In Miami, a group of CHCs and mental health centers formed a provider network to obtain economies of scale by sharing services, joint purchasing, contracting with health plans and forming a management services organization. It hired chiefs of obstetrics and pediatrics for the network to help attract patients and contracts and solidify admitting privileges to hospitals. Two other area CHCs did not participate in this network, resulting in some of the same tensions experienced by CHCs in Boston. Another joint effort was being developed in the area: a Medicaid health plan for CHCs to be implemented in Central Florida, but including one Miami area CHC.
Despite all this activity, community health centers were consistently identified as vulnerable to the changing environment. CHCs in Miami and Newark reported closing some sites, and those in Indianapolis and Syracuse were also seen as at-risk. Several CHCs reported limiting access to growing demand from uninsured patients.

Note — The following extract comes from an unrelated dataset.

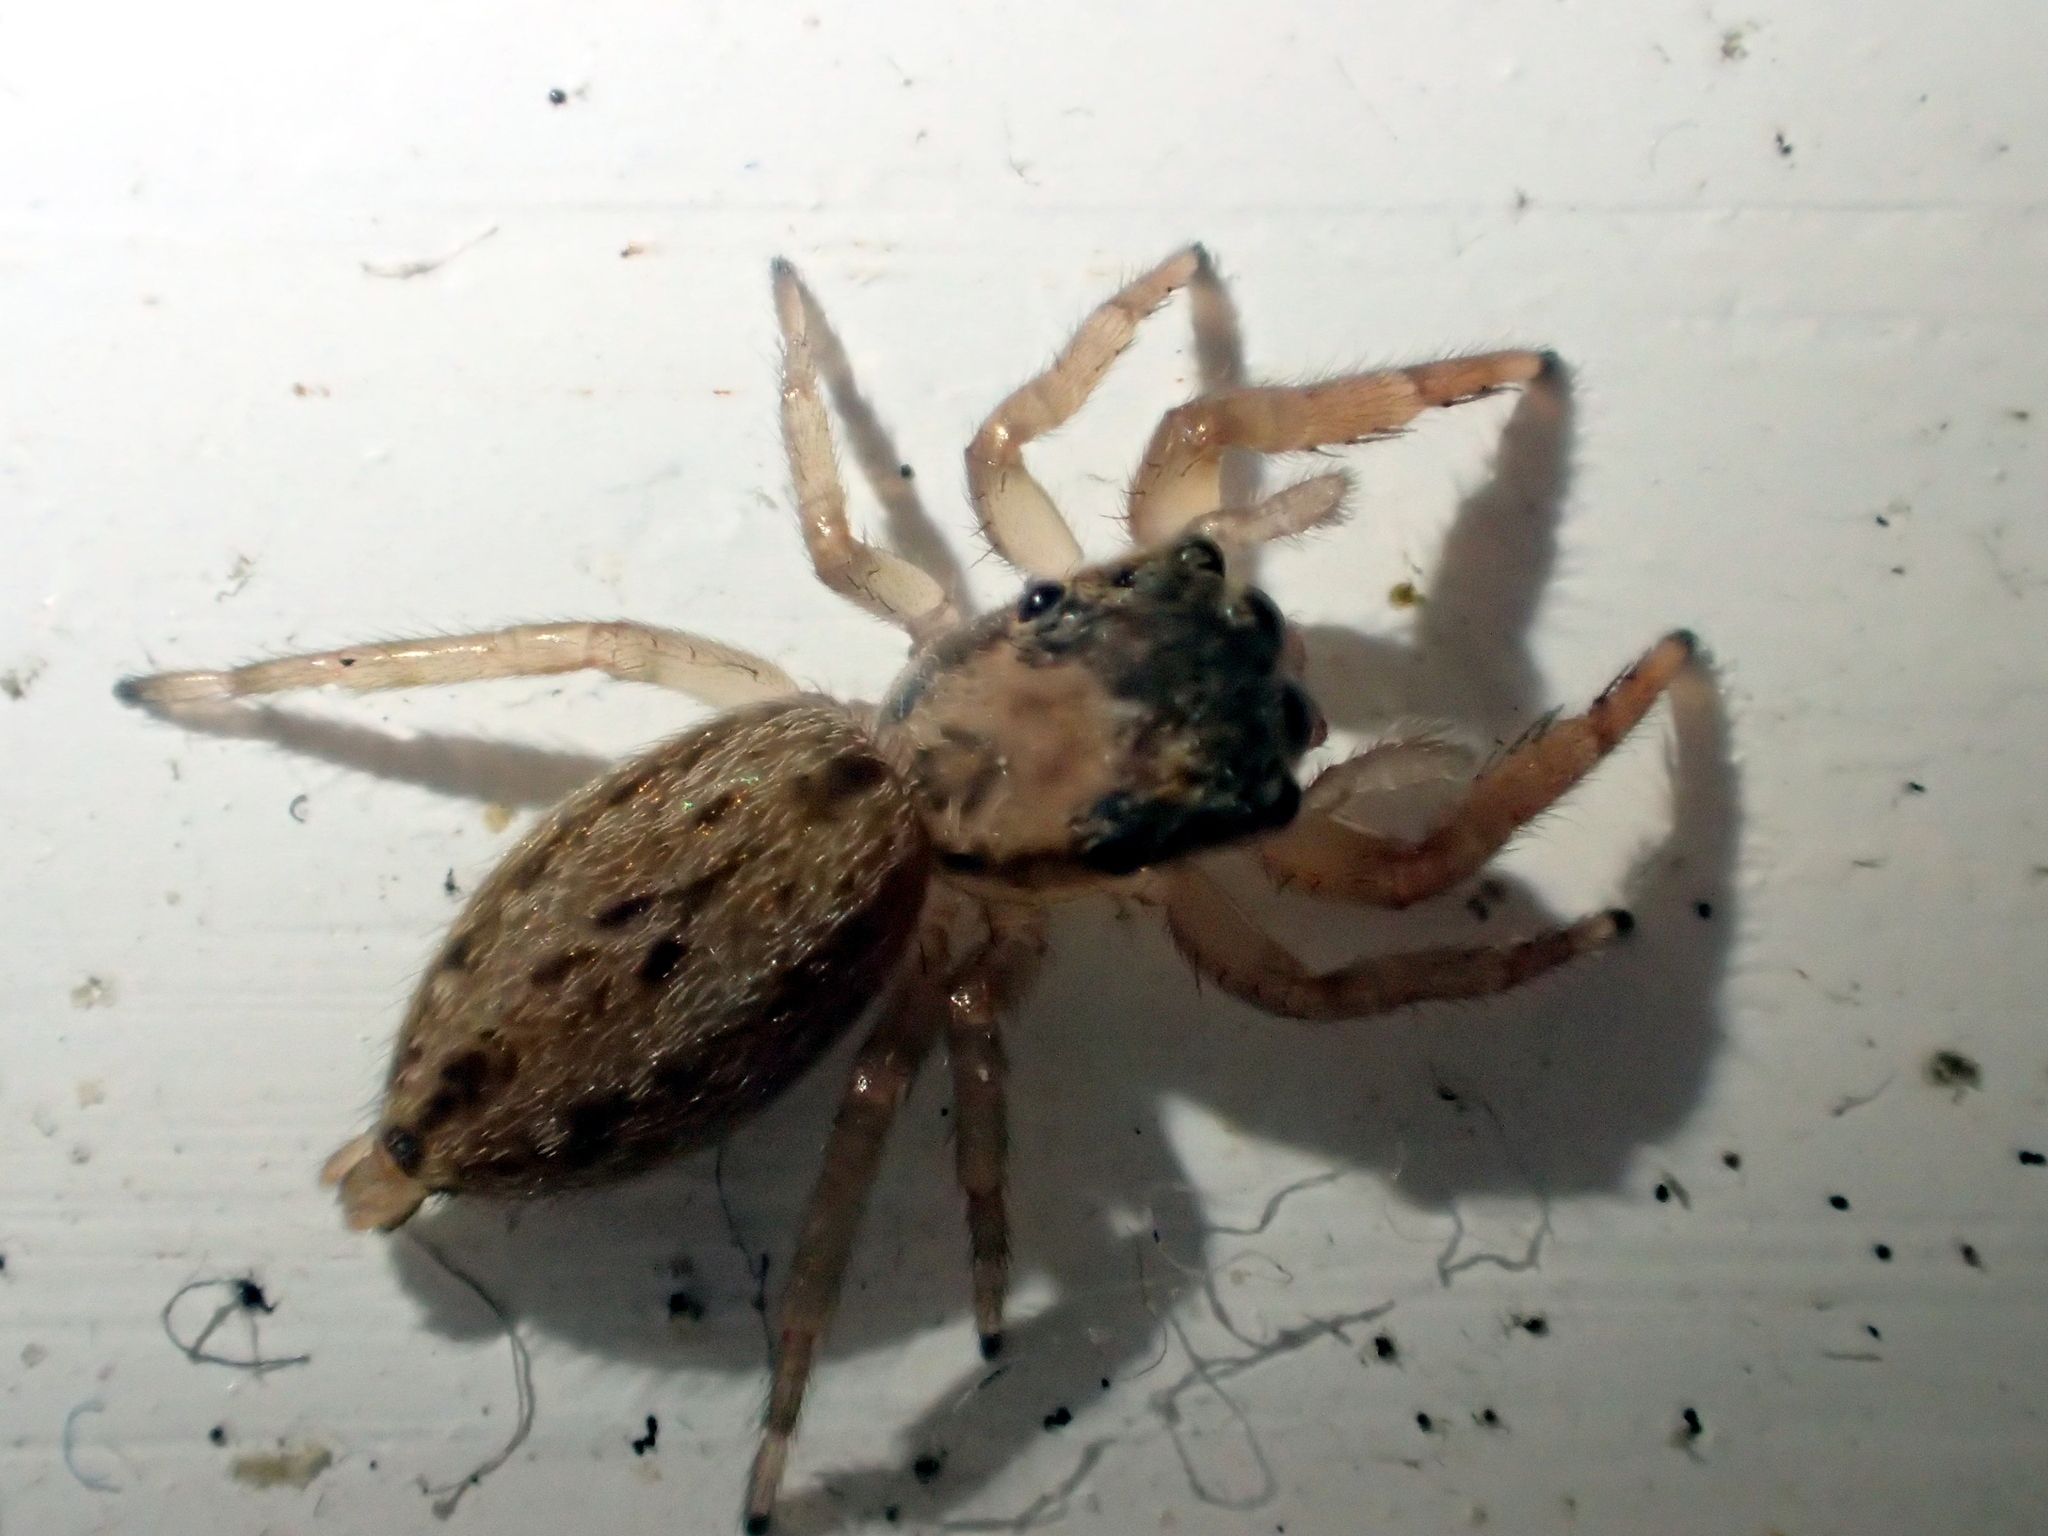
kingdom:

Local health departments in many communities were moving out of direct personal medical services and returning to traditional public health functions. In one site, the public health agency was a notably proactive player in health system changes. In Lansing, the Ingham County Health Department provided a good deal of outpatient care to the poor, leasing space from one of the area hospitals with subsidies from hospitals to operate clinics. This health department actively negotiated with managed care plans, and helped keep attention on hospitals sharing provision of care for the poor. It has been exploring pooling of funds by the three major hospitals to develop a managed care approach to indigent care.
Medicaid Health Plans
Medicaid managed care plans were becoming important organizations in many sites, particularly those where mandatory Medicaid managed care has been instituted. Many of these are smaller, indigenous plans that were formed by or worked closely with traditional providers serving the poor. State and local programs gave preferences to traditional providers of Medicaid and indigent care in several sites. In Seattle, for example, the state granted extra credit in its selective contracting program to plans that include these providers.
In Orange County, the single county-wide contracting entity, CalOPTIMA, favored the safety net providers in several ways: accepting physician-hospital consortiums, not just HMOs, as contractors, which enabled many providers to participate; capping enrollment at 30,000 members per plan, thus broadening opportunities for traditional providers; requiring inclusion of a sub-set of safety net providers in each plan; and favoring traditional providers in auto-assigning recipients who do not designate a primary care provider.
Still, as noted, Medicaid managed care plans have clearly expanded the choice of providers at the expense of hospitals and community health centers that traditionally served these patients. In areas like Orange County and Phoenix, managed care plans are also credited with decreasing inappropriate use of emergency rooms, improving continuity of care and improving preventive care by linking Medicaid beneficiaries to primary care physicians.